Transcribed page contents
****************************************

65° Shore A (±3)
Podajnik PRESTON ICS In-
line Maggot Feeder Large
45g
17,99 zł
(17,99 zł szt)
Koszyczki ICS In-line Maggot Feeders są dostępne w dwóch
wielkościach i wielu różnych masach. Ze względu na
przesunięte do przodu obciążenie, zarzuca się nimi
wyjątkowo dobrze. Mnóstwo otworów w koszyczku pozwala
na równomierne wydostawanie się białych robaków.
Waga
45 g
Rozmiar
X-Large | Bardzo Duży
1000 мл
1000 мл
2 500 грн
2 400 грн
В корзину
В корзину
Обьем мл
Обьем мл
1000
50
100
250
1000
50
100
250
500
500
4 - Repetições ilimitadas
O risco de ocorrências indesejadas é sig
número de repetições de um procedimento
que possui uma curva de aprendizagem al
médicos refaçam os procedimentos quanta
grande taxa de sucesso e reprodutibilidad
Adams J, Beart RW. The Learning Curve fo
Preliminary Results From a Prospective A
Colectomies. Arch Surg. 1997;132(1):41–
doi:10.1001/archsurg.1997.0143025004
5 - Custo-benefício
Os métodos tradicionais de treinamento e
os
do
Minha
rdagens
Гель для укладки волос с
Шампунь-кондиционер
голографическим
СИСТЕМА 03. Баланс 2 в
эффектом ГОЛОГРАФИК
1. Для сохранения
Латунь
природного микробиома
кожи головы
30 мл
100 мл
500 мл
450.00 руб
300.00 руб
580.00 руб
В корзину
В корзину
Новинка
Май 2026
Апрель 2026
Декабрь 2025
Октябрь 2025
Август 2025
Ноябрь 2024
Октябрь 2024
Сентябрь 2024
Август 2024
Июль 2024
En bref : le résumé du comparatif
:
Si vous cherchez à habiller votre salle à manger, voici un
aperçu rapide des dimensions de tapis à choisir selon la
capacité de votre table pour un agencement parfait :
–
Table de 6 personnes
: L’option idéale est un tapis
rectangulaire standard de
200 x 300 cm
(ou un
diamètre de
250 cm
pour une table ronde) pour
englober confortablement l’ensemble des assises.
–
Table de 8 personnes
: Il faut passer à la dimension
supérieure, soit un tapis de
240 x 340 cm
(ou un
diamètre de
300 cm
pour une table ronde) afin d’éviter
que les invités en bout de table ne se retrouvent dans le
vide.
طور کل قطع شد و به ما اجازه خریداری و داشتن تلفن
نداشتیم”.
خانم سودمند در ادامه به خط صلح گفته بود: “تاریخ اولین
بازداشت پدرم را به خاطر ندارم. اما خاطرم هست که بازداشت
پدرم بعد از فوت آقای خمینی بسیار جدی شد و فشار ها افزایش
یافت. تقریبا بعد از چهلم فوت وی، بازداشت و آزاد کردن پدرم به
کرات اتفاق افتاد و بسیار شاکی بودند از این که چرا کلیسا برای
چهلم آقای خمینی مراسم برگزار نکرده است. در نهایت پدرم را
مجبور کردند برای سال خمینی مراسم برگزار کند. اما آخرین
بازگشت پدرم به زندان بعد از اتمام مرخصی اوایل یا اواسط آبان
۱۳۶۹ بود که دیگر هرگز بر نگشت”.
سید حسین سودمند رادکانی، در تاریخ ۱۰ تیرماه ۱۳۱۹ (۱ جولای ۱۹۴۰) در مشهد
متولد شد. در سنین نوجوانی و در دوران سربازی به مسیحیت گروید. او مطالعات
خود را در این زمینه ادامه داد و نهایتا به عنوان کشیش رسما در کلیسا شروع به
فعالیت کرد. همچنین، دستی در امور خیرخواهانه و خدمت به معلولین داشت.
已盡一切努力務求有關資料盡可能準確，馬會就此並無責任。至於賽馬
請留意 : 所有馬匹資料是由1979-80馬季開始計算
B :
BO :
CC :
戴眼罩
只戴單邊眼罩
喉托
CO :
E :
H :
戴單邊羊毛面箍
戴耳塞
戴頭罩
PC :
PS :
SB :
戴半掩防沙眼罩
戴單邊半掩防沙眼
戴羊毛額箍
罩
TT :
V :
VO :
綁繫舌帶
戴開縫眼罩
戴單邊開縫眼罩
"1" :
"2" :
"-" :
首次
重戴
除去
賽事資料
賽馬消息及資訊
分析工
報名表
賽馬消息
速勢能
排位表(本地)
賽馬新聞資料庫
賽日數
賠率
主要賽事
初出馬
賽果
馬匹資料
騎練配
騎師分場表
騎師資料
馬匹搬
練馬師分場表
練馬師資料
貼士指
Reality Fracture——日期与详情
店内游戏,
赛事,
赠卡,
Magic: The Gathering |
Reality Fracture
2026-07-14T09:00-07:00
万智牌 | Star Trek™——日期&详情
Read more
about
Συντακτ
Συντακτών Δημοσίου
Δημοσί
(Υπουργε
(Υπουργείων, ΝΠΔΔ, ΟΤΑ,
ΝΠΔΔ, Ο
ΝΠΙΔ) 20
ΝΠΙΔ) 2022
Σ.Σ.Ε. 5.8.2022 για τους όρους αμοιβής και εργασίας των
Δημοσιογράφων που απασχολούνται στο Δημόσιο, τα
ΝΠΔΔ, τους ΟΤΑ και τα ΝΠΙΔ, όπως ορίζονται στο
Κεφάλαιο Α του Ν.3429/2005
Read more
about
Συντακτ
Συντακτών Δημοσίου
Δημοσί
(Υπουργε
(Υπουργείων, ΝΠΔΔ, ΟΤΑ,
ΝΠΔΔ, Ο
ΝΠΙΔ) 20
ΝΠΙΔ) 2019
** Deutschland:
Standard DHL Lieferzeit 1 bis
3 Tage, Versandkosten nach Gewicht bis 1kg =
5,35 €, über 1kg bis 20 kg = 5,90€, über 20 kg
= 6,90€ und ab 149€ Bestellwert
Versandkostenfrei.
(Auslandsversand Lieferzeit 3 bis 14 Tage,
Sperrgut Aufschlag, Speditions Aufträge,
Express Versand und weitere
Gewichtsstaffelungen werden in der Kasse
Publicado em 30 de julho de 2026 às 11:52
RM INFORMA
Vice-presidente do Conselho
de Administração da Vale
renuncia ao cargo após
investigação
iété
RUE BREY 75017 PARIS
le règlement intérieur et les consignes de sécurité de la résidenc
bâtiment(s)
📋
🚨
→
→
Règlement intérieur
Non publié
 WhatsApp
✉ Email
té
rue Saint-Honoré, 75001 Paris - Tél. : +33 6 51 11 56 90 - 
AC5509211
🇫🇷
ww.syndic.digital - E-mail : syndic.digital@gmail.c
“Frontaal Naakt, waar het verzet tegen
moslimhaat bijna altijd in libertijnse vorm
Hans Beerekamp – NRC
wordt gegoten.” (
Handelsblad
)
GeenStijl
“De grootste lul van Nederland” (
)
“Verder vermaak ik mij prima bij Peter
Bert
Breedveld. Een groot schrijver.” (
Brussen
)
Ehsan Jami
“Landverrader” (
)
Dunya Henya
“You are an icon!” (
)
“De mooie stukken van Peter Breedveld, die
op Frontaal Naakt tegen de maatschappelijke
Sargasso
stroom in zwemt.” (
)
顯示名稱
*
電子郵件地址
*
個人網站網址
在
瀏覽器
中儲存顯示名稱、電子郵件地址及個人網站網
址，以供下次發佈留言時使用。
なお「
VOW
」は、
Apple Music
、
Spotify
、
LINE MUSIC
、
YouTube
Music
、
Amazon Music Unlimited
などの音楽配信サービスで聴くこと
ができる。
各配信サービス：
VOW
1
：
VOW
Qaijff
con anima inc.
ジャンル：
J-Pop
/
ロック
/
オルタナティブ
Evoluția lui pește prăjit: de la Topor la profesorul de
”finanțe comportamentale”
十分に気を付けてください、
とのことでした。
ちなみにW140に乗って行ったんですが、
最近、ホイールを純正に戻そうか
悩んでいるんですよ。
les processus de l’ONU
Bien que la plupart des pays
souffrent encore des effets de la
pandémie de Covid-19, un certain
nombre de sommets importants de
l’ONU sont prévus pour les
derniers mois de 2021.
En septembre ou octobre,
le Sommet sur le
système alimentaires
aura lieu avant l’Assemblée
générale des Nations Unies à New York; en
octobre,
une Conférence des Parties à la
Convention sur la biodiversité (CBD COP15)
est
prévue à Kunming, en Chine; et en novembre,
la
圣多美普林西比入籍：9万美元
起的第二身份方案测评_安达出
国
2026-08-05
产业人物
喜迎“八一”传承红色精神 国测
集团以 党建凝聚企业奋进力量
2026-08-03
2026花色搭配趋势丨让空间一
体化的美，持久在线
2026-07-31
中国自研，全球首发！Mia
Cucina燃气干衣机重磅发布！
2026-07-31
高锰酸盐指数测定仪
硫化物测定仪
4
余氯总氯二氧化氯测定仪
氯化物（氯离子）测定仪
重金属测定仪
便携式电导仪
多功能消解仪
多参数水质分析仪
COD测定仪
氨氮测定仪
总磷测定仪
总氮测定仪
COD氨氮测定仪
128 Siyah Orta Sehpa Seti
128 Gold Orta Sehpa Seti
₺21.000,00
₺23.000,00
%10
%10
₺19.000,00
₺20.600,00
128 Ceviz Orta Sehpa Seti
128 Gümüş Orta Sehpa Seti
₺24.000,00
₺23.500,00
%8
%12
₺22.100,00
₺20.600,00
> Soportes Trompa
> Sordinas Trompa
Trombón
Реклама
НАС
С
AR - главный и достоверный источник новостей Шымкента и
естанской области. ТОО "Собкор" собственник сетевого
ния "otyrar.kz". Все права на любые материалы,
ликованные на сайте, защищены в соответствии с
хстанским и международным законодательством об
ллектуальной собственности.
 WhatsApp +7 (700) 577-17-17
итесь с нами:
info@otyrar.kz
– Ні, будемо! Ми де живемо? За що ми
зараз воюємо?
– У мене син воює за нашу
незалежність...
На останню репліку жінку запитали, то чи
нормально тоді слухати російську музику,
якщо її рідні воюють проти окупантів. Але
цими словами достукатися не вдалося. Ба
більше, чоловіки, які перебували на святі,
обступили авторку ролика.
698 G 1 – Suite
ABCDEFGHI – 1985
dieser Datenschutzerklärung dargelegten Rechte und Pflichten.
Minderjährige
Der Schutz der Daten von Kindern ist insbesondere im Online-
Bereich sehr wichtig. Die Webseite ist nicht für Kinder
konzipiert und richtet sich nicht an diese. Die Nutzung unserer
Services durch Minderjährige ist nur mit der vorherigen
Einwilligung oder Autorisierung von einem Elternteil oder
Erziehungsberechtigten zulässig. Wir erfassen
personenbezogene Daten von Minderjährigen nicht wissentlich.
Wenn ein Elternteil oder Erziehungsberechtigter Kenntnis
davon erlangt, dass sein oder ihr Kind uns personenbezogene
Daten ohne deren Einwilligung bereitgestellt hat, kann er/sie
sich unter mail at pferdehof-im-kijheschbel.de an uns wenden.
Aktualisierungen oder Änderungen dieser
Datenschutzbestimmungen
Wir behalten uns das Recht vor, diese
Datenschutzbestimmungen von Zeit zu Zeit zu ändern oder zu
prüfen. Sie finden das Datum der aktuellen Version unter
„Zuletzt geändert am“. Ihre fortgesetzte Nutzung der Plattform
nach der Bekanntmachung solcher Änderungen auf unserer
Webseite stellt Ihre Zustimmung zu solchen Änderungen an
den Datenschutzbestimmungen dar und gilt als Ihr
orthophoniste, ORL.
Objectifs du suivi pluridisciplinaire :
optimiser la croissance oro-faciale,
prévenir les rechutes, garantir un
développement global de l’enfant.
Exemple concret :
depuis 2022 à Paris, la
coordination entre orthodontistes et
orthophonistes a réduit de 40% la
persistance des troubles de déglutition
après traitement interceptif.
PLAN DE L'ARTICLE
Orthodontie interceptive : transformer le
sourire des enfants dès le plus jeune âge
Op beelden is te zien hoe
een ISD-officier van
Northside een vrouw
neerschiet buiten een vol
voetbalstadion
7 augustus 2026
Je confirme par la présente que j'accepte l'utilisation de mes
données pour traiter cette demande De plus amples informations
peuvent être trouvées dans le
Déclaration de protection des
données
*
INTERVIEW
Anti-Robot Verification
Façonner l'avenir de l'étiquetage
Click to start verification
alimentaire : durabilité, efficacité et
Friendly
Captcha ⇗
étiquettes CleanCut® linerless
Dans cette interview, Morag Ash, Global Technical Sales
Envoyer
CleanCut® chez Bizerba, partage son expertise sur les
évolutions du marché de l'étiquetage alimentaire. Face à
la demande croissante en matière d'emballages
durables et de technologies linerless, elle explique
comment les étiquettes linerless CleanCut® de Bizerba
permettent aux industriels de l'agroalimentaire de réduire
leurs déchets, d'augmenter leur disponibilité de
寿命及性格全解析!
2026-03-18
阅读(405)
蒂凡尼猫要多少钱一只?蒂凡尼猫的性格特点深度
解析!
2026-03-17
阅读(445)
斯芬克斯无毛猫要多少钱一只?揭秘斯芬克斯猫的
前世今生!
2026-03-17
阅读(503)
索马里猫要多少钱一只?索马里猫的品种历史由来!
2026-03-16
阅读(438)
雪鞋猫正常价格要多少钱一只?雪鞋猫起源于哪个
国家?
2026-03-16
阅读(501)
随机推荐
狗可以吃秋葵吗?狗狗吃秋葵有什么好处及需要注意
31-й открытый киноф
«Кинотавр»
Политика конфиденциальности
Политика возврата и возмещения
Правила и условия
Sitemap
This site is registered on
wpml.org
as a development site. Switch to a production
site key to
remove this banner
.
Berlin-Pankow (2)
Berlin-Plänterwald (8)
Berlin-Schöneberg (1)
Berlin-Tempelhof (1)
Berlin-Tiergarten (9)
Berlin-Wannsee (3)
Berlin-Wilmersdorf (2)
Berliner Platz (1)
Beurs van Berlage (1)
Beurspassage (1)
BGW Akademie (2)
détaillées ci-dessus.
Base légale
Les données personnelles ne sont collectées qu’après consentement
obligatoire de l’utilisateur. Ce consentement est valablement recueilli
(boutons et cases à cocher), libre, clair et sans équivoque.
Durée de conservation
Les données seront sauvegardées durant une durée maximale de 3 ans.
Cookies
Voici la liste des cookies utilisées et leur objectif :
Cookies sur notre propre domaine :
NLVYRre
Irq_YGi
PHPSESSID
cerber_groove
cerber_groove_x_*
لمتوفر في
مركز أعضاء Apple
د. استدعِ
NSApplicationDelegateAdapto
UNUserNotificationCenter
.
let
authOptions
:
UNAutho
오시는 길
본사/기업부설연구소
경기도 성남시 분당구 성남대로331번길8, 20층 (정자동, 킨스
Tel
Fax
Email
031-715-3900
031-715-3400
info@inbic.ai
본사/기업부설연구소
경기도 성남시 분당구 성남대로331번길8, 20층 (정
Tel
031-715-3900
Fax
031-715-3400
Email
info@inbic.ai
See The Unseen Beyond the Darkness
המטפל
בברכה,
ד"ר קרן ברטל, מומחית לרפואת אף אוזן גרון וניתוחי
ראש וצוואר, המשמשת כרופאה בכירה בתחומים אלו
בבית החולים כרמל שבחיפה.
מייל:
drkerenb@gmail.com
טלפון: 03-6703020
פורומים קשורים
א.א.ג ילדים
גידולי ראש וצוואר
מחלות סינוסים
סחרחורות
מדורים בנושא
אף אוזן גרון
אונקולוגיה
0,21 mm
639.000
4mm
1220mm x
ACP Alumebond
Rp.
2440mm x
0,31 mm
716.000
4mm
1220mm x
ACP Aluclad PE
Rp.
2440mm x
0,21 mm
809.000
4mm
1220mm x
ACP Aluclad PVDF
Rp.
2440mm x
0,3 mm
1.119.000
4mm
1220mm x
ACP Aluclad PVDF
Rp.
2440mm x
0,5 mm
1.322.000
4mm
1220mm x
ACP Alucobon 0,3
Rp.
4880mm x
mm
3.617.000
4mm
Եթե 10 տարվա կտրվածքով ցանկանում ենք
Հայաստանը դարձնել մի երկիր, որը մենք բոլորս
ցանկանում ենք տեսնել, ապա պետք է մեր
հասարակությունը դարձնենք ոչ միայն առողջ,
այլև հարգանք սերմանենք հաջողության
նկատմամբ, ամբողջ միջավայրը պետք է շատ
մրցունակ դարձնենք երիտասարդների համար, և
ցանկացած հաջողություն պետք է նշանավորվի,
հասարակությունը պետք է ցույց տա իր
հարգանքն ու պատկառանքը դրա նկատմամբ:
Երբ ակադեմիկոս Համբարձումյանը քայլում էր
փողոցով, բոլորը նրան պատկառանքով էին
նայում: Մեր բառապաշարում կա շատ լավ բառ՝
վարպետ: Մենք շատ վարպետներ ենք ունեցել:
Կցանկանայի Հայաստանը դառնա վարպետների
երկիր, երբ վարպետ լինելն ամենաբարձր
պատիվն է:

****************************************

▸ WHAT IS EXPECTED
Copy the listing verbatim, starting at its first line and ending at the line that contains "doi:10.1001/archsurg.1997.0143025004", with that line included.

▸ TASK RESULT
65° Shore A (±3)
Podajnik PRESTON ICS In-
line Maggot Feeder Large
45g
17,99 zł
(17,99 zł szt)
Koszyczki ICS In-line Maggot Feeders są dostępne w dwóch
wielkościach i wielu różnych masach. Ze względu na
przesunięte do przodu obciążenie, zarzuca się nimi
wyjątkowo dobrze. Mnóstwo otworów w koszyczku pozwala
na równomierne wydostawanie się białych robaków.
Waga
45 g
Rozmiar
X-Large | Bardzo Duży
1000 мл
1000 мл
2 500 грн
2 400 грн
В корзину
В корзину
Обьем мл
Обьем мл
1000
50
100
250
1000
50
100
250
500
500
4 - Repetições ilimitadas
O risco de ocorrências indesejadas é sig
número de repetições de um procedimento
que possui uma curva de aprendizagem al
médicos refaçam os procedimentos quanta
grande taxa de sucesso e reprodutibilidad
Adams J, Beart RW. The Learning Curve fo
Preliminary Results From a Prospective A
Colectomies. Arch Surg. 1997;132(1):41–
doi:10.1001/archsurg.1997.0143025004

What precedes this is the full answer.